> **What needs to be done**
Each entry must come back word for word; drop the images as you go.

=== Section Start ===

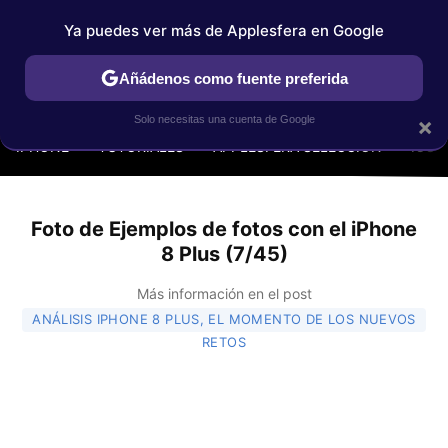
Ya puedes ver más de Applesfera en Google
Añádenos como fuente preferida
MENÚ
NUEVO
×
Solo necesitas una cuenta de Google
IPHONE
TUTORIALES
APPLESFERA SELECCIÓN
IOS
Foto de Ejemplos de fotos con el iPhone
8 Plus (7/45)
Más información en el post
ANÁLISIS IPHONE 8 PLUS, EL MOMENTO DE LOS NUEVOS
RETOS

=== Section End ===

> **Answer area**
Ya puedes ver más de Applesfera en Google
Añádenos como fuente preferida
MENÚ
NUEVO
×
Solo necesitas una cuenta de Google
IPHONE
TUTORIALES
APPLESFERA SELECCIÓN
IOS
Foto de Ejemplos de fotos con el iPhone
8 Plus (7/45)
Más información en el post
ANÁLISIS IPHONE 8 PLUS, EL MOMENTO DE LOS NUEVOS
RETOS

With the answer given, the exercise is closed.